Pursuing Eloquence

Interviewer: How much revising do you do?
Hemingway: It depends. I rewrote the ending of Farewell to Arms, the last page of it, thirty-nine times before I was satisfied.
Interviewer: Was there some technical problems there? What was it that had stumped you?”
Hemingway: Getting the words right.
—Paris Review INTERVIEW

Several composers whose music I love reworked some of their compositions over periods lasting years. Berlioz, for example, based his Damnation of Faust on a work he had written 17 years earlier. Tchaikovsky completed the final version of Romeo and Juliet 20 years after the premiere of the first.

Such long-term decisions to revise usually stem from an obsessive pursuit of eloquence. From a rhetorical viewpoint (see Artful vs Plain) getting your language “right” is essential—the particular way something is expressed is an integral aspect of its content.

Over the years I have discarded numerous early compositions and revised several others. Composing stage works with plot considerations increased my ability to reconsider the structural organization of my works, as well as the dramatic impact of individual passages. I learned from working with experienced writers and directors that in the theater you need to be willing to search pragmatically for “what works.” Time spent working with them has helped me better hear my works as perceptual experiences.

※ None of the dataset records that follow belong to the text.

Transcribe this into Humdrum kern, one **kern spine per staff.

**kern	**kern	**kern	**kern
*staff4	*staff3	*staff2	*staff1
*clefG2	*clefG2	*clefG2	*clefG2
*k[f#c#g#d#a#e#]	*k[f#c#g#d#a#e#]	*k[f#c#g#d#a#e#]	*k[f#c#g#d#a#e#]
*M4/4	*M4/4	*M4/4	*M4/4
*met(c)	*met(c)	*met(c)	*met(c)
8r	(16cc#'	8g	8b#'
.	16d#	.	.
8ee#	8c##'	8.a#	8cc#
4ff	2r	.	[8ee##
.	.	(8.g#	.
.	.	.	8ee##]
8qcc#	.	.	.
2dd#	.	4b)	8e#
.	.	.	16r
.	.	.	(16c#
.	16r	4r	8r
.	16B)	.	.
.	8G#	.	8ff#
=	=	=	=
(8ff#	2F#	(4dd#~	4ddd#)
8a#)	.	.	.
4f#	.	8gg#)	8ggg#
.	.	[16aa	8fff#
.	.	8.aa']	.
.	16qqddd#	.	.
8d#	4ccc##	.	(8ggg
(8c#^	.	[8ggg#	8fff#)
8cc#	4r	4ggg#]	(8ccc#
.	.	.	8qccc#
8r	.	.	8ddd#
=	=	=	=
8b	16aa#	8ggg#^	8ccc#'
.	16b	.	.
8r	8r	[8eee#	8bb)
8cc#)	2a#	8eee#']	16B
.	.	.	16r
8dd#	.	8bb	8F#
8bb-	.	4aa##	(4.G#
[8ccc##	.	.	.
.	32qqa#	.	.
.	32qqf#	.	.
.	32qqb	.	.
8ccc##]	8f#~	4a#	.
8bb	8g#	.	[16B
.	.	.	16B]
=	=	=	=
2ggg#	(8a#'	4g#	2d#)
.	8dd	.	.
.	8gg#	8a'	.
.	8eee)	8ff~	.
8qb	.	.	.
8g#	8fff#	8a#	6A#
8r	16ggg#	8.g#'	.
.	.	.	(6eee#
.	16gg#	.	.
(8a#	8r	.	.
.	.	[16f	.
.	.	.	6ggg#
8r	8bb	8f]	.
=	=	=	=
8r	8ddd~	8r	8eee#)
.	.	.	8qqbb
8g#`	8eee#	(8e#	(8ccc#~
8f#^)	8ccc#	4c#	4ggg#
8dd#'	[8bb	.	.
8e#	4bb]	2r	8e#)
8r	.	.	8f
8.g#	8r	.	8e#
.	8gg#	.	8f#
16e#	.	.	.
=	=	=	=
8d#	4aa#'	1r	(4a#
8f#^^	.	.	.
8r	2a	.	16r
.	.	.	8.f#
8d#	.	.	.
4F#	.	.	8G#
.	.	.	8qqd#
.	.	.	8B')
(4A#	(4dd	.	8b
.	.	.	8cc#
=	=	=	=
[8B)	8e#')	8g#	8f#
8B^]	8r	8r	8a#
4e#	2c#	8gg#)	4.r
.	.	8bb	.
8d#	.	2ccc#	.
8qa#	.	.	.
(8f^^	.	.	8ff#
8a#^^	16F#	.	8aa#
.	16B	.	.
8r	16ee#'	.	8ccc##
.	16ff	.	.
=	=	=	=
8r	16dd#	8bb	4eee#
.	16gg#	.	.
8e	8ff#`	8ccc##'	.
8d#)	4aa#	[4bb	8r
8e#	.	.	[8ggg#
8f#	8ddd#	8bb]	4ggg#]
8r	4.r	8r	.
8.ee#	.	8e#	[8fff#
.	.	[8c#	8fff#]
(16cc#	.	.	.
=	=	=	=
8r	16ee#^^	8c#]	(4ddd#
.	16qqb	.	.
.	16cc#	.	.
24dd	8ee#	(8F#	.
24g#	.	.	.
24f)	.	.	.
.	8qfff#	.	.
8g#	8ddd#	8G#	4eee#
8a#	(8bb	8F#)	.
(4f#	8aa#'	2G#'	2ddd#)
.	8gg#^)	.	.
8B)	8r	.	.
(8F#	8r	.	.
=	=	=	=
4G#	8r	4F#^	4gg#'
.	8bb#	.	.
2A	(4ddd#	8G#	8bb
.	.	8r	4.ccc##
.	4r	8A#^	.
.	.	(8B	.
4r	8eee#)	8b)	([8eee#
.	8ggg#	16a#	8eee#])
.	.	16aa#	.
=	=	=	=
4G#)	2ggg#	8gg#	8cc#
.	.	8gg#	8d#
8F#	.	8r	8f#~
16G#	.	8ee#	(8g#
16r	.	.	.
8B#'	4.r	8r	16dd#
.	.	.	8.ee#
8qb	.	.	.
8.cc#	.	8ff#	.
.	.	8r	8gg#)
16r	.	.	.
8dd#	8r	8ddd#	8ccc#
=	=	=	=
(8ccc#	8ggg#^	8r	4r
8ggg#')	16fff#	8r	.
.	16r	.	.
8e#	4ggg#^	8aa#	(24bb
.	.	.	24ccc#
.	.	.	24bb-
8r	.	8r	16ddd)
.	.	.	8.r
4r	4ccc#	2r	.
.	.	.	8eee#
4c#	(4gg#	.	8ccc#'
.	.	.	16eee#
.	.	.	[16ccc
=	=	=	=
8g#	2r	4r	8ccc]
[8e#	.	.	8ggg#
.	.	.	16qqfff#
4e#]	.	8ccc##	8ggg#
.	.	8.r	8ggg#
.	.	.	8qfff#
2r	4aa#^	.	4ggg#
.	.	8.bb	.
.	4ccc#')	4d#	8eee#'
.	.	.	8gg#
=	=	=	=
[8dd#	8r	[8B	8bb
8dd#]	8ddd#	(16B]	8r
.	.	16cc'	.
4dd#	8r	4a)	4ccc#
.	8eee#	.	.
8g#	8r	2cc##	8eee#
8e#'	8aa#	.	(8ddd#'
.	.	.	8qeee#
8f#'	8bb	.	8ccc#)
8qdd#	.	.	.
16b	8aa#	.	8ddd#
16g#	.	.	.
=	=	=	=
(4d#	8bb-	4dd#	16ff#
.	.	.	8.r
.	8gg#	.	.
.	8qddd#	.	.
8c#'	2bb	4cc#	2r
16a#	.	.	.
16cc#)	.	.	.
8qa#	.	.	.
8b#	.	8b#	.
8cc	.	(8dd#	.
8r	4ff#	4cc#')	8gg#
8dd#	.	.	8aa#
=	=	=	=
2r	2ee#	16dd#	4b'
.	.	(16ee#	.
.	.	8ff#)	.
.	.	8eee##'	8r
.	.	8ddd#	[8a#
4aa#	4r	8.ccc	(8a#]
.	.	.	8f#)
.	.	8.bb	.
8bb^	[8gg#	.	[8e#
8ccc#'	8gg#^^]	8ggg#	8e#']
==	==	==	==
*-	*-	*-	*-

It is almost frightening to realize how much our larger impressions can be changed by simple changes of detail—by shifting the placement of an element, or by making a subtle change of orchestral texture. In The Creative Habit Twyla Tharp relates that director Mike Nichols once asked Jerome Robbins how to fix a stage scene that was failing to get laughs. Robbins watched the scene and then told Nichols to change the color of a towel hanging at the back of the stage from white to yellow. Incredulous, Nichols made the change, and every night after that the scene got laughs.

Having gained more experience as a composer, and having adopted a more rhetorical approach to composing, I sometimes hear that some aspect of a passage in an earlier work is not contributing to the desired overall impression. If so, I usually revise that passage. Figuring out how to get the sounds right so that the passage “works” can be a challenge, but worth whatever effort it takes.